Lutin, who didn’t want to speculate or predict what might happen with Qualcomm, said that the only thing that should be assumed is that a new activist investor or bidder for the company might get a sympathetic hearing from investors.
The March 23 Vote
“This is not a bad board,” said Sonnenfeld. “This was a board that made a foolish mistake in the last week and a half with Paul Jacobs, as the scientific and cultural core of the company.”
He cited the board last year received better than 90 percent of the vote.
Reuters, following the March 23 shareholders meeting, was the first to report on the preliminary results, showing that some of the re-elected board of directors received approval within a 50 percent range of shareholder votes, while the remainder received votes in the 40 percent range.
By press time, the official vote tallies weren’t yet made public from the SEC.
“The company’s performance didn’t go down the sewer this past year,” Sonnenfeld continued. “It was a good year. The performance was fine this past year. There’s no integrity issues — there’s nothing that would justify that fall in the vote other than the proxy rating firms confused everybody.”
He said the vote tally should serve as a reminder on how misadvised we often are, relying on the proxy ratings firms.
“ISS (Institutional Shareholder Services Inc.) gets it wrong as often as they get it right, and it just puts pressure on institutional investors, like lemmings, to follow what ISS recommends,” Sonnenfeld said.
“There’s a fair amount of active communication among leading shareholders,” said Lutin.
Most of the governance officials at larger shareholders know each other and develop fairly similar views for evaluating company practices and management communications, he explained.

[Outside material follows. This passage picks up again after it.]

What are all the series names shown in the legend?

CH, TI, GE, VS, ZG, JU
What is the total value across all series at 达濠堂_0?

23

For a company that recently touted its hope to expand its technologies to include the autonomous vehicle industry and electronic health care, among others, a lot will have to happen.

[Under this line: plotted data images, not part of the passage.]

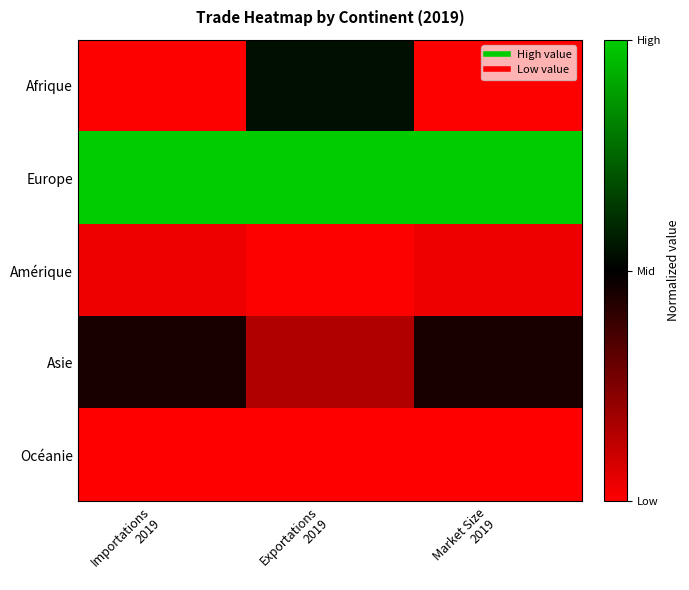

Reading left to right, extract all data points from this chart.

Afrique: Importations
2019=-1.0	Exportations
2019=0.1	Market Size
2019=-1.0
Europe: Importations
2019=1.0	Exportations
2019=1.0	Market Size
2019=1.0
Amérique: Importations
2019=-0.9	Exportations
2019=-1.0	Market Size
2019=-0.9
Asie: Importations
2019=-0.1	Exportations
2019=-0.7	Market Size
2019=-0.1
Océanie: Importations
2019=-1.0	Exportations
2019=-1.0	Market Size
2019=-1.0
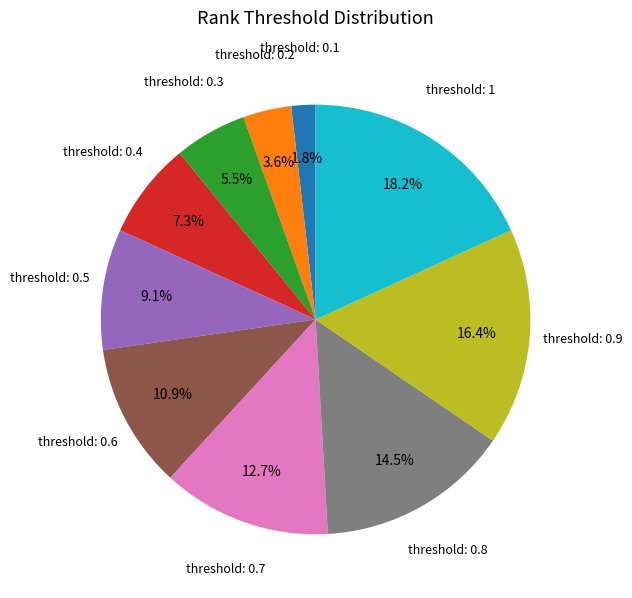

Count the number of slices in the pie.

10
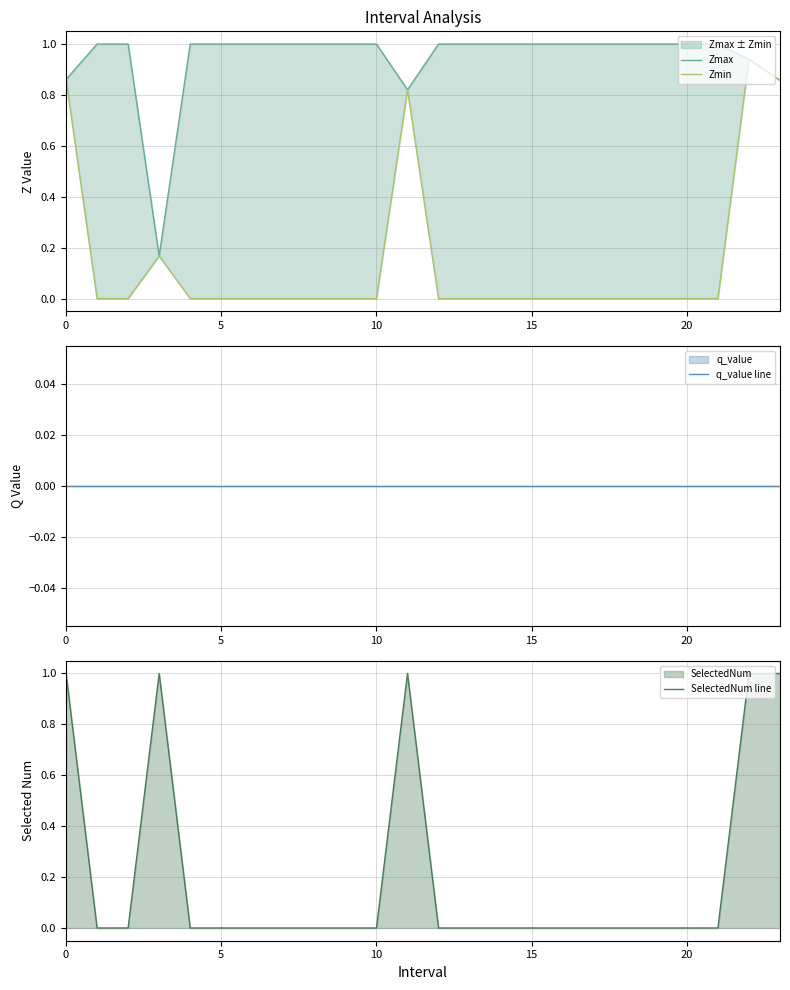

What is the average value of the Zmin series?

0.2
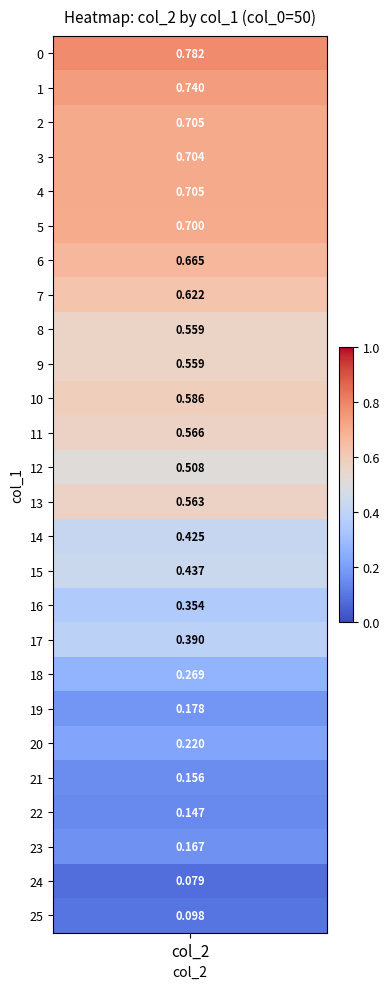

What is the smallest value displayed?

0.1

Part of that growth into new markets will have to include the completion of the continuing $44 billion merger effort with NXP.
As a sign of potential progress on the deal, NXP announced on March 28, the company was parting ways with 40 percent of its shares in Suzhou ASEN Semiconductors Co. Ltd., a private semiconductor manufacturer based in China.
That move, according to Anders Bylund, an industry analyst, may have been done in the hopes of easing regulatory approval from China’s antitrust authorities — the one hurdle still holding up the deal.
“It looks like an attempt to appease the Chinese regulators,” Bylund said. “I don’t know for sure if it’s going to work and it may or may not be enough. MOFCOM (China’s Ministry of Commerce) might ask for more than that. But it shows the goodwill, and it shows that both NXP and Qualcomm are interested in making this deal happen.”
However, an NXP spokesperson described the announced transaction with Suzhou ASEN as, “just part of the usual pruning of NXP’s asset portfolio.”
Should Chinese regulators not approve the Qualcomm/NXP merger, Bylund said the markets in general would view the move as retaliation for the political pressures from the U.S. However, he suggested the Qualcomm/NXP merger isn’t a game-changer by any means.